Pawlenty campaigns as a tight-fisted conservative who would refuse to raise the nation's debt ceiling, even though many Republican leaders say economic chaos would ensue. Yet in 2006, Pawlenty told a newspaper, "the era of small government is over" and "government has to be more proactive, more aggressive."
Pawlenty says he was partly quoting another person. But in the same 2006 interview he said, "there are certain circumstances where you've got to have government put up the guardrails or bust up entrenched interests before they become too powerful."
Pawlenty has de-emphasized such talk in his presidential quest.
The Republican Party's rightward drift is causing headaches for the presidential hopefuls on the issue of Medicare, a potential minefield in the general election. House Republicans passed a bill that eventually would convert Medicare to a less costly, less generous program. It would help older Americans buy health insurance, but it no longer would provide benefits based mainly on a patient's needs rather than costs.
Presidential candidate Newt Gingrich touched off a firestorm by calling the plan radical. He spent the better part of a week trying to recant, change the subject and get his campaign back on track.
Pawlenty, after promising to offer his own Medicare plan, acknowledged conservatives' priorities and said he would sign the House measure if it were the only choice before him.
Romney hedged Friday on whether he would sign the House bill into law. "That's the kind of speculation that is getting the cart ahead of the horse," he said. "I'm going to have my own plan."
Many Republican activists are delighted by the rightward tack of their party and its presidential contenders.
If anything, "mainstream Republican leaders are pushing the party too far to the left," said Sid Dinerstein, GOP chairman in Palm Beach County, Fla. The House plan for Medicare is the only one that makes sense, he said, and GOP candidates "should become articulate and knowledgeable in talking about it."
Louisiana's Republican chairman, Roger F. Villere Jr., agrees.
"The conservative issues are the correct issues," he said. The presidential candidates should embrace the House stand, he said, and persuade voters they care more about saving Medicare than the Democrats do.
Some in Obama's camp, however, say the presidential contenders risk locking themselves into hard-right positions that won't play well when less ideological voters flock to the polls in November 2012.
Romney, Pawlenty, Gingrich and others "are wiggling all over the place" to appease staunch conservatives, said Bill Burton, Obama's former spokesman and now a Democratic fundraiser and advocate. Americans want strong, consistent leaders, he said, and the Republican contenders aren't filling the bill.
Obama, of course, has had his own inconsistencies, such as backing away from calls to increase payroll and income taxes on the wealthy.
Moreover, competitive Democratic primaries are usually the mirror image of GOP contests. Democratic candidates generally edge to the left to attract liberal activists before hewing back to the center for the general election.
This time, however, Obama has no primary opponents to worry about.
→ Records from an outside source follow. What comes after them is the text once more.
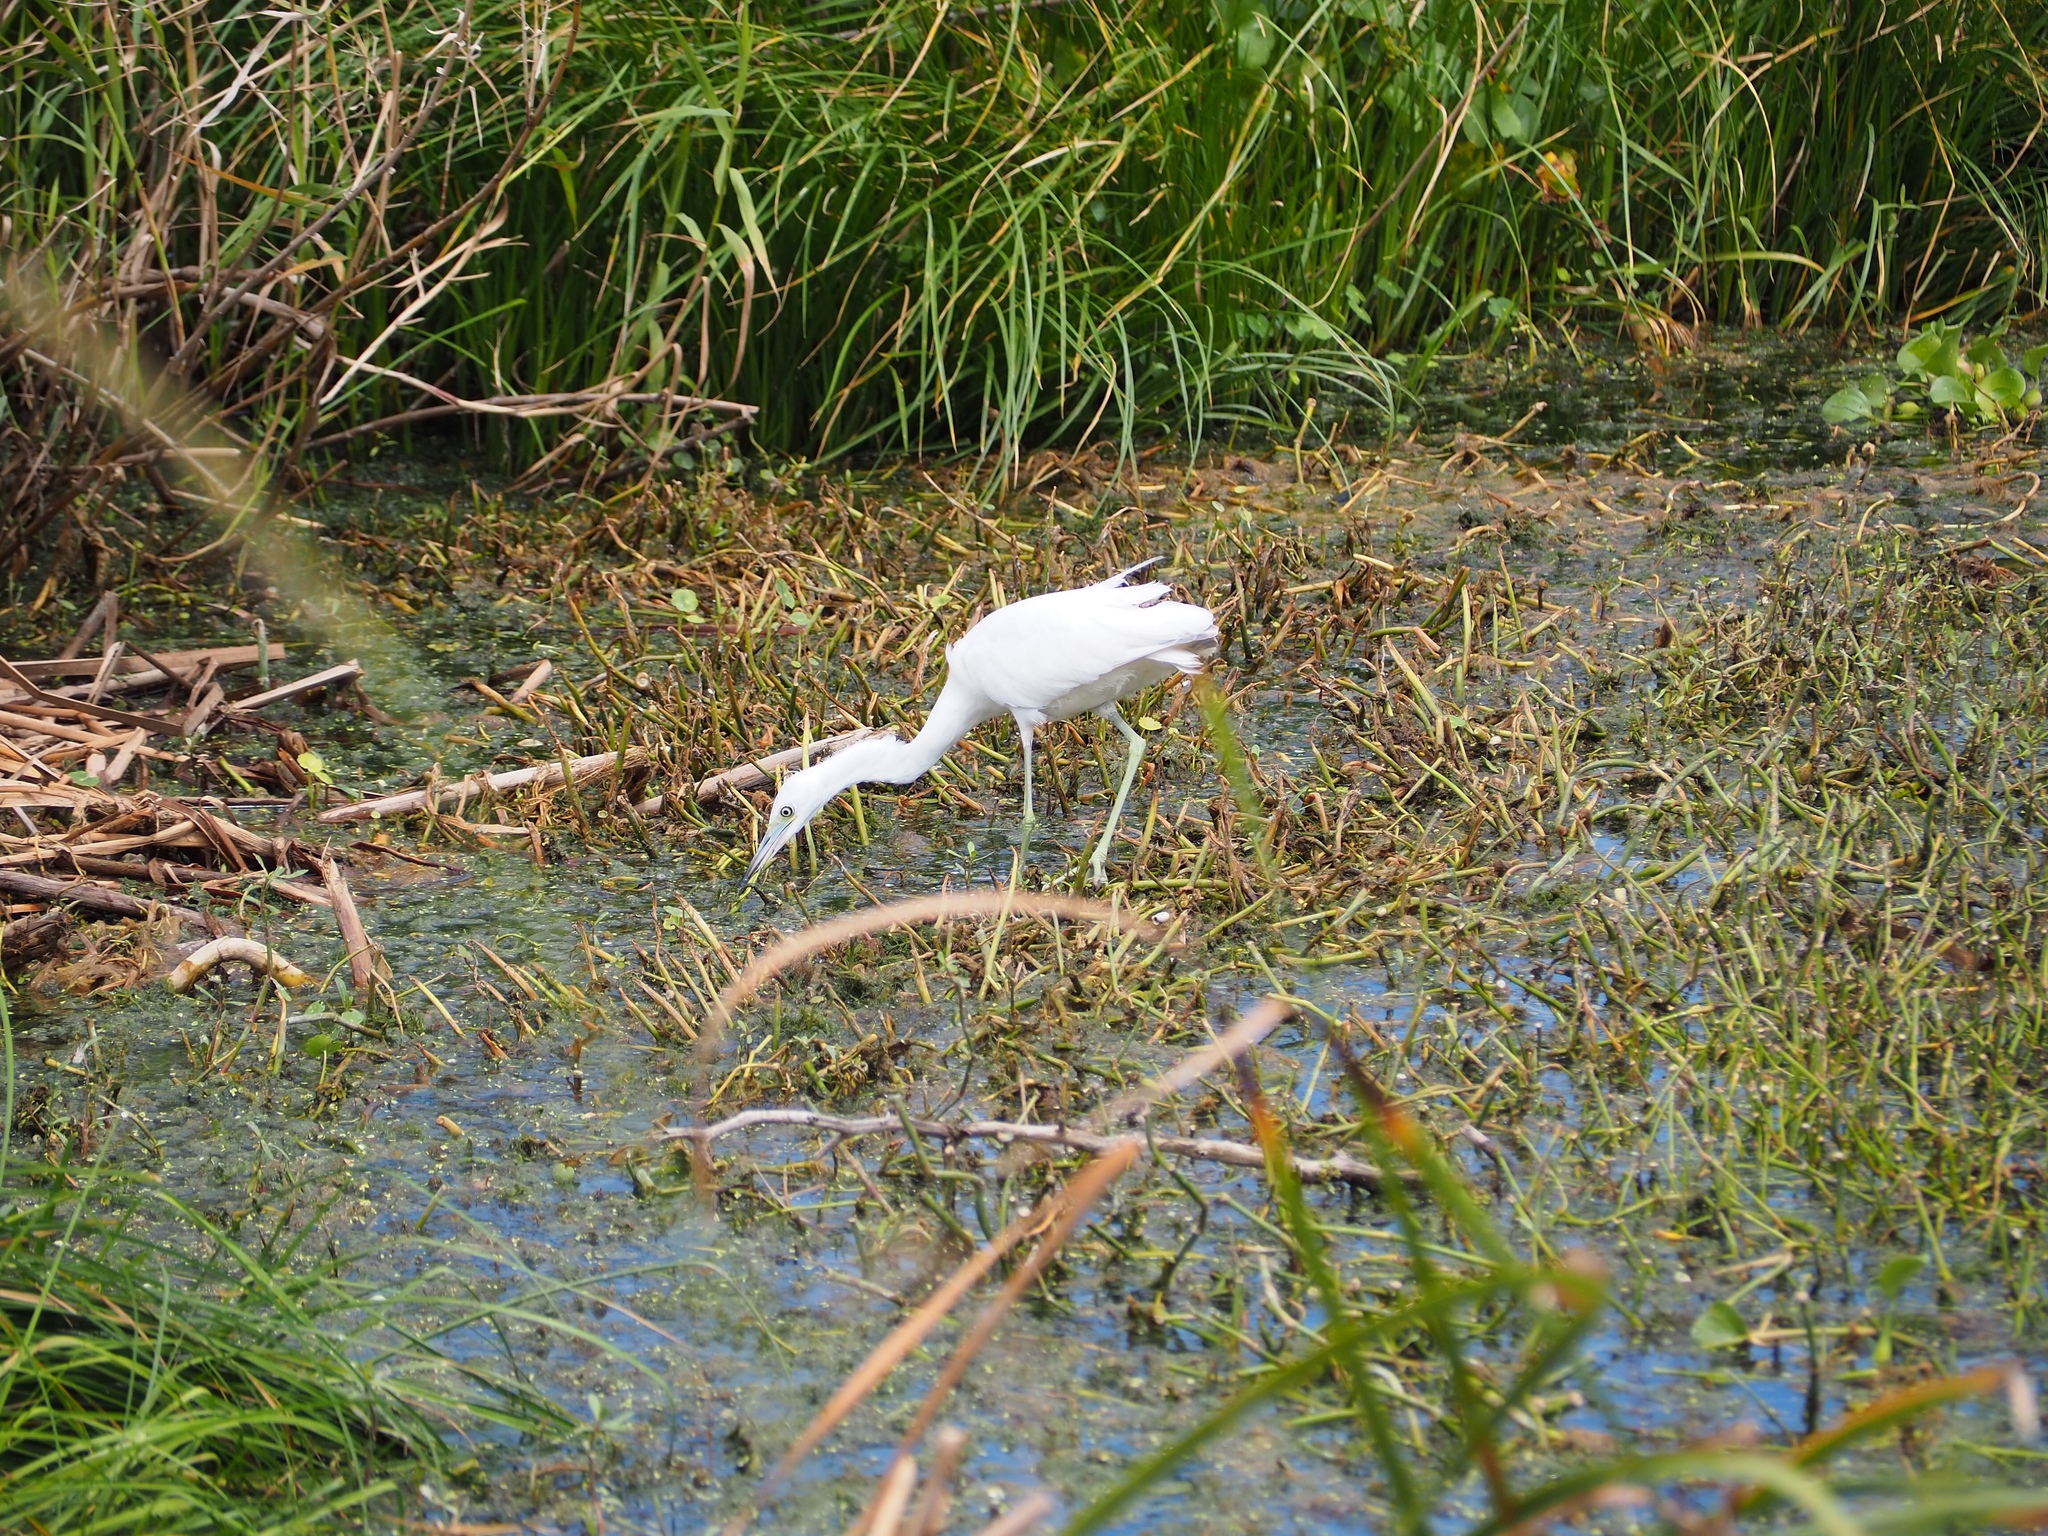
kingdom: Animalia
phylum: Chordata
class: Aves
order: Pelecaniformes
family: Ardeidae
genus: Egretta
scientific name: Egretta caerulea
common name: Little blue heron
That allows him to focus on the all-important independent voters, who swung the 2008 elections to Democrats, and the 2010 midterm elections to Republicans.
The latest Pew Research study suggests that independents, who "played a determinative role in the last three national elections," will have even more clout in 2012. They comprised 30 percent of the national electorate in 2005, Pew found. They now make up 37 percent.
Whoever survives the conservative-dominated Republican nominating process will have to address those independents' concerns quickly and adroitly.